▶ _WORK INSTRUCTION_
The listing below contains a span that opens with the line containing "38: (807, 235, 0.20)" and closes with the line containing "54: (519, 161, 0.14)". Return that span exactly.

▶ _INPUT DATA_
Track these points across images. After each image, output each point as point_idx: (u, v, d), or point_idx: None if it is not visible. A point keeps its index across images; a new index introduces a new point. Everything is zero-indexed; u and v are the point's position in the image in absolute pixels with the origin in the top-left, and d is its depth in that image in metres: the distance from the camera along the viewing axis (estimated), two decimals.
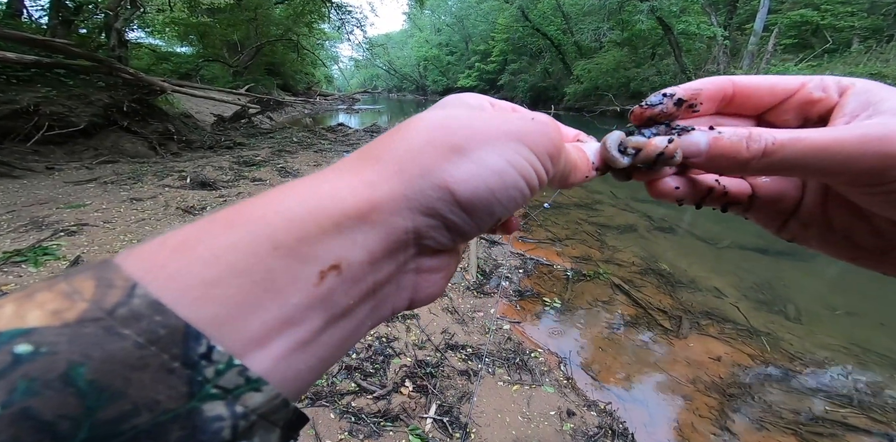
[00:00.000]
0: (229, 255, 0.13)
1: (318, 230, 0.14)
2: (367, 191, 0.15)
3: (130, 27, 8.63)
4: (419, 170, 0.16)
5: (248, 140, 6.33)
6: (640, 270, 2.73)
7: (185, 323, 0.11)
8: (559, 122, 0.23)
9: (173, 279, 0.12)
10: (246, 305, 0.13)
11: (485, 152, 0.17)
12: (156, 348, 0.11)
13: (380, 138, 0.18)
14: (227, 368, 0.12)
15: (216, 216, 0.14)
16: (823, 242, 0.23)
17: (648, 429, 1.53)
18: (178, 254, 0.12)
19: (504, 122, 0.18)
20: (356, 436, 1.34)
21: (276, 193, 0.15)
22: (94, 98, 4.57)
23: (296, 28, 15.06)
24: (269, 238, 0.13)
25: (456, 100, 0.21)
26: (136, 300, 0.11)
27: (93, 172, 3.94)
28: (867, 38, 11.15)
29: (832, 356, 1.96)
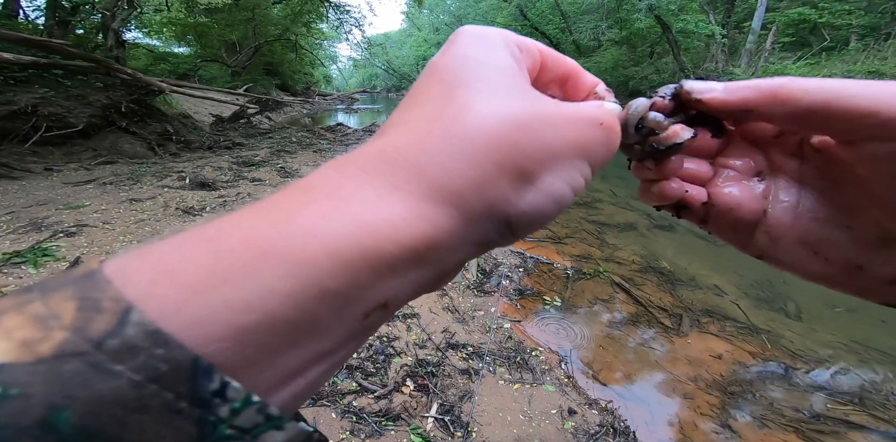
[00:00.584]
0: (266, 301, 0.11)
1: (372, 274, 0.12)
2: (426, 228, 0.13)
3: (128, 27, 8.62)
4: (484, 207, 0.14)
5: (247, 140, 6.32)
6: (641, 269, 2.73)
7: (195, 356, 0.10)
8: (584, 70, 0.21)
9: (194, 327, 0.10)
10: (283, 348, 0.11)
11: (552, 177, 0.15)
12: (157, 387, 0.09)
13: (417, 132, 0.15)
14: (245, 405, 0.10)
15: (233, 245, 0.12)
16: (792, 258, 0.20)
17: (650, 427, 1.53)
18: (199, 297, 0.10)
19: (574, 132, 0.16)
20: (358, 435, 1.34)
21: (307, 216, 0.12)
22: (92, 99, 4.55)
23: (294, 28, 15.03)
24: (316, 284, 0.11)
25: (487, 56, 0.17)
26: (129, 329, 0.09)
27: (91, 173, 3.93)
28: (865, 36, 11.17)
29: (833, 354, 1.96)
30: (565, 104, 0.17)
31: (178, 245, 0.12)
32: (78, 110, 4.38)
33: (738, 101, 0.18)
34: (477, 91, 0.15)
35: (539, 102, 0.16)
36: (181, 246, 0.11)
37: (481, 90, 0.15)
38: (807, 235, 0.20)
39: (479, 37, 0.17)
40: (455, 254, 0.15)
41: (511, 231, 0.15)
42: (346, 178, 0.14)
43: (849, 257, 0.19)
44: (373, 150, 0.15)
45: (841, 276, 0.20)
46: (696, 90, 0.19)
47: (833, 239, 0.19)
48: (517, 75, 0.17)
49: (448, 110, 0.15)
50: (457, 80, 0.16)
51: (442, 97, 0.16)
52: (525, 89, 0.17)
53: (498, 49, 0.17)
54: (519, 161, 0.14)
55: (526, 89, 0.17)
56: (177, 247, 0.11)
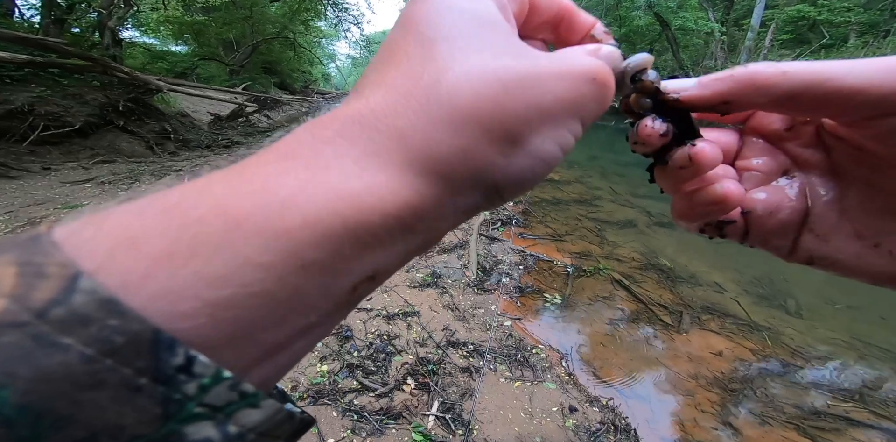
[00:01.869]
0: (242, 275, 0.10)
1: (357, 247, 0.12)
2: (411, 197, 0.13)
3: (124, 26, 8.57)
4: (471, 174, 0.13)
5: (245, 139, 6.30)
6: (641, 266, 2.73)
7: (155, 328, 0.09)
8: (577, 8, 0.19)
9: (160, 300, 0.09)
10: (266, 324, 0.11)
11: (541, 138, 0.14)
12: (112, 361, 0.08)
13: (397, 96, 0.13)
14: (215, 382, 0.09)
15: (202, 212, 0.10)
16: (851, 257, 0.18)
17: (651, 424, 1.54)
18: (163, 267, 0.09)
19: (563, 88, 0.14)
20: (359, 434, 1.34)
21: (284, 184, 0.12)
22: (89, 97, 4.53)
23: (292, 26, 14.97)
24: (297, 256, 0.11)
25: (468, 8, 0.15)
26: (78, 297, 0.08)
27: (90, 172, 3.92)
28: (864, 33, 11.17)
29: (833, 350, 1.97)
30: (556, 57, 0.15)
31: (138, 212, 0.10)
32: (75, 109, 4.36)
33: (713, 94, 0.17)
34: (458, 48, 0.14)
35: (527, 57, 0.15)
36: (141, 213, 0.10)
37: (463, 47, 0.14)
38: (862, 228, 0.18)
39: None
40: (443, 222, 0.14)
41: (499, 195, 0.15)
42: (324, 145, 0.13)
43: None
44: (350, 113, 0.14)
45: None
46: (669, 89, 0.18)
47: (892, 228, 0.17)
48: (502, 26, 0.15)
49: (428, 70, 0.14)
50: (435, 34, 0.14)
51: (420, 54, 0.14)
52: (511, 43, 0.15)
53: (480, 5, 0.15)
54: (506, 124, 0.13)
55: (513, 43, 0.15)
56: (136, 213, 0.10)
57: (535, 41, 0.19)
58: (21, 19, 6.09)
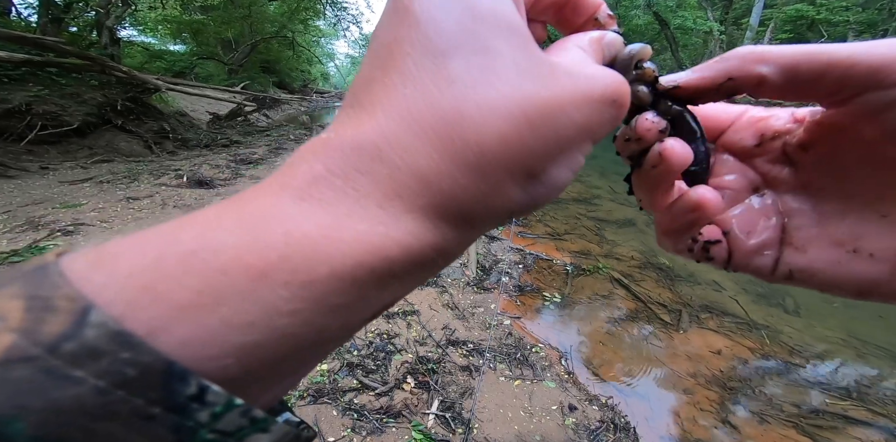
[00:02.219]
0: (270, 321, 0.10)
1: (382, 288, 0.12)
2: (435, 240, 0.13)
3: (122, 25, 8.53)
4: (493, 215, 0.14)
5: (244, 138, 6.29)
6: (640, 264, 2.74)
7: (167, 360, 0.09)
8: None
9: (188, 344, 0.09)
10: (287, 358, 0.11)
11: (558, 169, 0.14)
12: (125, 393, 0.09)
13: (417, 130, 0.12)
14: (227, 409, 0.10)
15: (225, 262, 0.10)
16: (831, 265, 0.18)
17: (650, 423, 1.54)
18: (188, 315, 0.10)
19: (588, 113, 0.14)
20: (359, 433, 1.34)
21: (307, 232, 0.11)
22: (87, 97, 4.52)
23: (291, 25, 14.94)
24: (324, 302, 0.11)
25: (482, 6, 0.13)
26: (89, 331, 0.09)
27: (88, 172, 3.90)
28: (862, 33, 11.20)
29: (831, 349, 1.98)
30: (576, 74, 0.14)
31: (155, 257, 0.10)
32: (73, 108, 4.35)
33: (716, 74, 0.17)
34: (476, 66, 0.13)
35: (549, 79, 0.14)
36: (158, 259, 0.10)
37: (481, 66, 0.13)
38: (839, 235, 0.18)
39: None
40: (460, 252, 0.15)
41: (511, 219, 0.15)
42: (343, 183, 0.12)
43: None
44: (361, 140, 0.12)
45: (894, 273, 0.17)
46: (669, 79, 0.18)
47: (872, 232, 0.17)
48: (519, 31, 0.14)
49: (445, 95, 0.12)
50: (446, 43, 0.13)
51: (431, 69, 0.13)
52: (531, 57, 0.14)
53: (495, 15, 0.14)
54: (528, 162, 0.13)
55: (532, 57, 0.14)
56: (153, 259, 0.10)
57: (536, 24, 0.18)
58: (18, 18, 6.06)
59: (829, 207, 0.18)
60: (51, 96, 4.24)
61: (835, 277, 0.18)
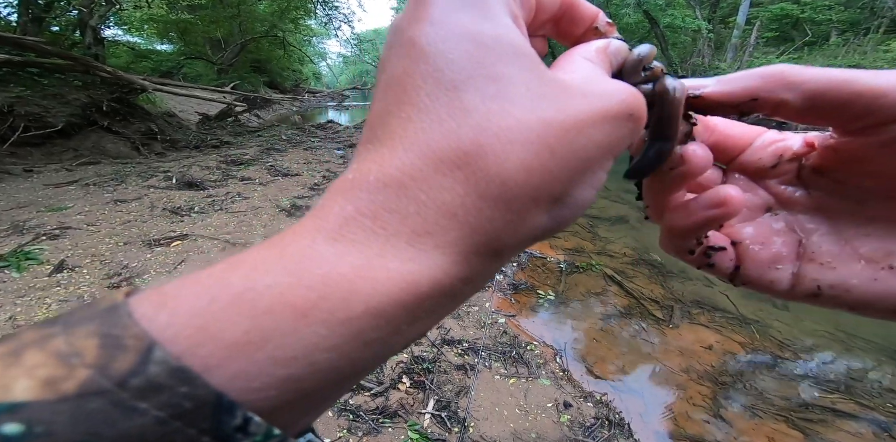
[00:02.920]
0: (310, 355, 0.11)
1: (414, 321, 0.13)
2: (464, 273, 0.13)
3: (106, 24, 8.37)
4: (520, 241, 0.14)
5: (235, 139, 6.21)
6: (632, 261, 2.76)
7: (219, 393, 0.10)
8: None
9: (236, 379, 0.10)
10: (323, 389, 0.12)
11: (581, 190, 0.14)
12: (181, 423, 0.09)
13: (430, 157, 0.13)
14: (266, 439, 0.11)
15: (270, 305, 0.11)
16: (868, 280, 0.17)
17: (644, 418, 1.56)
18: (239, 353, 0.11)
19: (603, 134, 0.14)
20: (355, 433, 1.33)
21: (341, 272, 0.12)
22: (70, 97, 4.43)
23: (281, 24, 14.77)
24: (360, 338, 0.12)
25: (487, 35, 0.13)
26: (153, 368, 0.10)
27: (73, 174, 3.82)
28: (845, 31, 11.43)
29: (819, 343, 2.01)
30: (589, 93, 0.14)
31: (209, 300, 0.11)
32: (56, 109, 4.25)
33: (742, 90, 0.17)
34: (490, 97, 0.13)
35: (563, 100, 0.14)
36: (212, 301, 0.11)
37: (494, 95, 0.13)
38: (869, 254, 0.17)
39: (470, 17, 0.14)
40: (486, 281, 0.15)
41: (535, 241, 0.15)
42: (372, 223, 0.12)
43: None
44: (385, 178, 0.13)
45: None
46: (692, 86, 0.18)
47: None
48: (526, 54, 0.14)
49: (462, 128, 0.13)
50: (457, 74, 0.13)
51: (446, 103, 0.13)
52: (542, 79, 0.14)
53: (495, 10, 0.14)
54: (552, 189, 0.13)
55: (543, 79, 0.14)
56: (207, 301, 0.11)
57: (537, 38, 0.18)
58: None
59: (850, 229, 0.18)
60: (33, 97, 4.15)
61: (871, 293, 0.17)
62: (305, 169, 4.53)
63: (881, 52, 9.59)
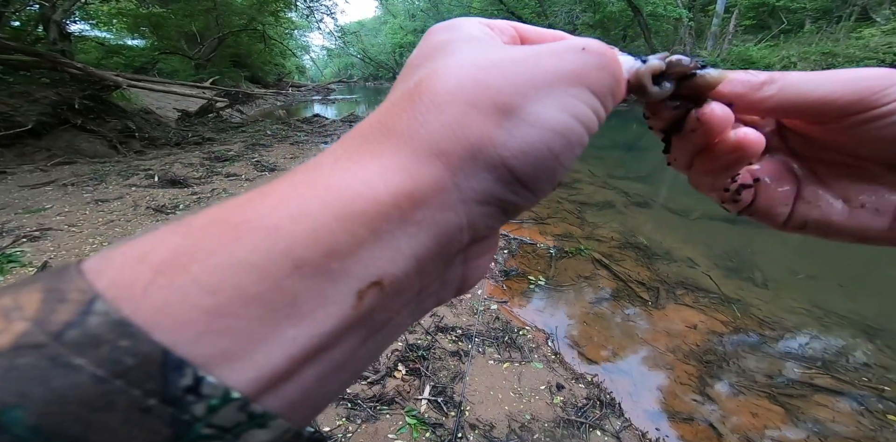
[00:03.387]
0: (236, 277, 0.10)
1: (351, 241, 0.11)
2: (404, 181, 0.12)
3: (71, 19, 7.97)
4: (466, 148, 0.13)
5: (218, 135, 6.05)
6: (620, 245, 2.81)
7: (164, 349, 0.09)
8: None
9: (161, 313, 0.09)
10: (264, 336, 0.10)
11: (541, 106, 0.14)
12: (122, 382, 0.08)
13: (389, 106, 0.14)
14: (224, 402, 0.09)
15: (205, 222, 0.11)
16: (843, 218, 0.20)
17: (634, 398, 1.59)
18: (166, 277, 0.10)
19: (553, 60, 0.14)
20: (354, 421, 1.35)
21: (280, 190, 0.12)
22: (39, 95, 4.24)
23: (260, 17, 14.29)
24: (288, 255, 0.10)
25: (454, 34, 0.16)
26: (93, 319, 0.09)
27: (49, 175, 3.69)
28: (818, 19, 11.66)
29: (798, 320, 2.07)
30: (559, 40, 0.16)
31: (156, 231, 0.11)
32: (24, 108, 4.07)
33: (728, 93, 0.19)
34: (438, 58, 0.15)
35: (510, 48, 0.15)
36: (157, 232, 0.11)
37: (442, 57, 0.15)
38: (843, 194, 0.20)
39: (446, 26, 0.17)
40: (452, 214, 0.13)
41: (519, 180, 0.14)
42: (323, 157, 0.13)
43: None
44: (350, 132, 0.15)
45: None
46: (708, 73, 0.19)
47: (871, 192, 0.19)
48: (484, 38, 0.16)
49: (413, 80, 0.15)
50: (422, 59, 0.16)
51: (409, 76, 0.16)
52: (494, 45, 0.16)
53: (465, 28, 0.17)
54: (494, 97, 0.13)
55: (495, 44, 0.16)
56: (153, 233, 0.11)
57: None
58: None
59: (824, 171, 0.20)
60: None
61: (844, 227, 0.20)
62: (293, 163, 4.46)
63: (853, 39, 9.83)
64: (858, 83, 0.17)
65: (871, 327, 1.99)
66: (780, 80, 0.18)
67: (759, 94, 0.18)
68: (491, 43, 0.16)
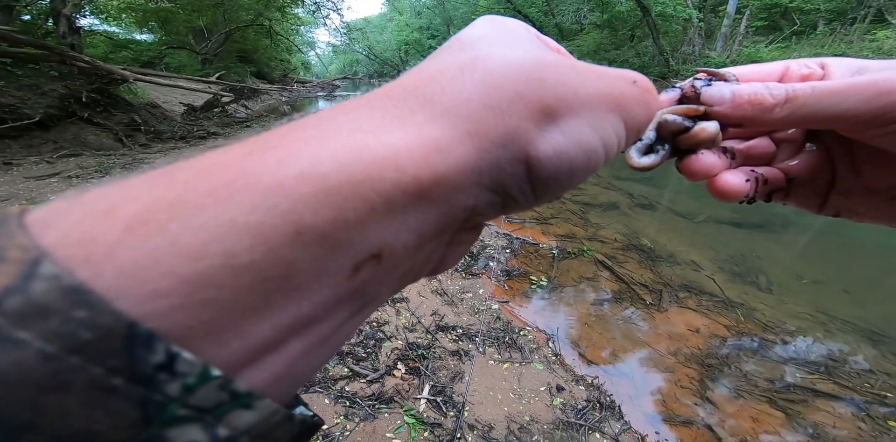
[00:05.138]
0: (225, 241, 0.09)
1: (364, 209, 0.10)
2: (432, 157, 0.11)
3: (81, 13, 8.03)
4: (502, 134, 0.12)
5: (222, 129, 6.08)
6: (623, 246, 2.80)
7: (129, 321, 0.08)
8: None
9: (129, 278, 0.08)
10: (250, 309, 0.09)
11: (579, 121, 0.14)
12: (78, 359, 0.07)
13: (432, 73, 0.13)
14: (202, 381, 0.08)
15: (193, 173, 0.09)
16: (871, 209, 0.21)
17: (634, 401, 1.58)
18: (136, 236, 0.08)
19: (605, 83, 0.14)
20: (352, 419, 1.35)
21: (288, 142, 0.10)
22: (47, 88, 4.28)
23: (267, 13, 14.33)
24: (290, 218, 0.09)
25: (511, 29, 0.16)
26: (38, 284, 0.07)
27: (54, 167, 3.72)
28: (832, 21, 11.50)
29: (801, 325, 2.06)
30: (596, 66, 0.16)
31: (124, 181, 0.09)
32: (33, 101, 4.11)
33: (738, 116, 0.19)
34: (498, 43, 0.14)
35: (567, 57, 0.15)
36: (128, 183, 0.09)
37: (502, 43, 0.15)
38: (875, 184, 0.21)
39: (499, 18, 0.17)
40: (464, 195, 0.12)
41: (530, 180, 0.13)
42: (342, 112, 0.12)
43: None
44: (378, 91, 0.13)
45: None
46: (709, 101, 0.20)
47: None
48: (537, 42, 0.16)
49: (466, 54, 0.14)
50: (477, 39, 0.15)
51: (459, 49, 0.15)
52: (548, 49, 0.16)
53: (518, 28, 0.16)
54: (544, 96, 0.13)
55: (549, 49, 0.16)
56: (123, 184, 0.09)
57: None
58: None
59: (863, 156, 0.21)
60: (7, 88, 4.00)
61: (875, 216, 0.22)
62: None
63: (867, 41, 9.69)
64: (879, 100, 0.16)
65: (875, 333, 1.97)
66: (793, 99, 0.18)
67: (769, 116, 0.18)
68: (544, 46, 0.16)
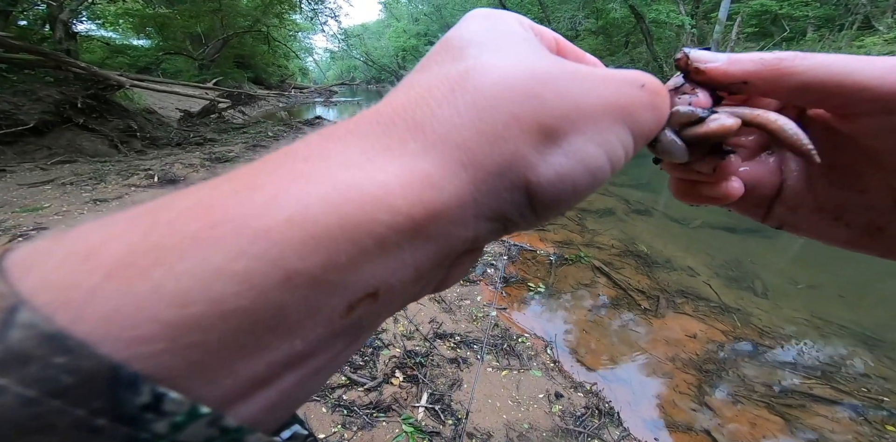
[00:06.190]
0: (211, 289, 0.08)
1: (356, 252, 0.10)
2: (426, 194, 0.11)
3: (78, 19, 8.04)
4: (498, 163, 0.12)
5: (219, 135, 6.06)
6: (620, 252, 2.81)
7: (112, 365, 0.08)
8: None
9: (110, 323, 0.08)
10: (241, 349, 0.09)
11: (583, 140, 0.13)
12: (61, 403, 0.07)
13: (421, 92, 0.13)
14: (191, 419, 0.08)
15: (175, 215, 0.09)
16: (813, 226, 0.20)
17: (633, 407, 1.58)
18: (118, 282, 0.08)
19: (609, 90, 0.13)
20: (349, 428, 1.33)
21: (274, 182, 0.10)
22: (42, 94, 4.26)
23: (265, 19, 14.39)
24: (279, 264, 0.09)
25: (503, 26, 0.15)
26: (15, 332, 0.07)
27: (48, 173, 3.69)
28: (820, 27, 11.73)
29: (797, 330, 2.07)
30: (599, 67, 0.15)
31: (107, 220, 0.09)
32: (27, 107, 4.09)
33: (738, 72, 0.17)
34: (489, 49, 0.13)
35: (565, 62, 0.14)
36: (109, 221, 0.09)
37: (493, 49, 0.13)
38: (824, 202, 0.20)
39: (491, 13, 0.16)
40: (462, 229, 0.12)
41: (532, 205, 0.13)
42: (331, 142, 0.11)
43: (868, 220, 0.19)
44: (366, 114, 0.13)
45: (863, 239, 0.19)
46: (699, 59, 0.18)
47: (850, 204, 0.19)
48: (535, 41, 0.15)
49: (456, 67, 0.13)
50: (466, 43, 0.14)
51: (450, 59, 0.14)
52: (545, 52, 0.14)
53: (511, 23, 0.15)
54: (541, 116, 0.12)
55: (546, 52, 0.14)
56: (105, 223, 0.09)
57: None
58: None
59: (820, 173, 0.20)
60: (2, 94, 3.98)
61: (817, 234, 0.21)
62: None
63: (855, 47, 9.88)
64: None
65: (871, 338, 1.98)
66: (805, 58, 0.16)
67: (779, 68, 0.16)
68: (540, 47, 0.15)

▶ _ANSWER BOX_
38: (807, 235, 0.20)
39: (479, 37, 0.17)
40: (455, 254, 0.15)
41: (511, 231, 0.15)
42: (346, 178, 0.14)
43: (849, 257, 0.19)
44: (373, 150, 0.15)
45: (841, 276, 0.20)
46: (696, 90, 0.19)
47: (833, 239, 0.19)
48: (517, 75, 0.17)
49: (448, 110, 0.15)
50: (457, 80, 0.16)
51: (442, 97, 0.16)
52: (525, 89, 0.17)
53: (498, 49, 0.17)
54: (519, 161, 0.14)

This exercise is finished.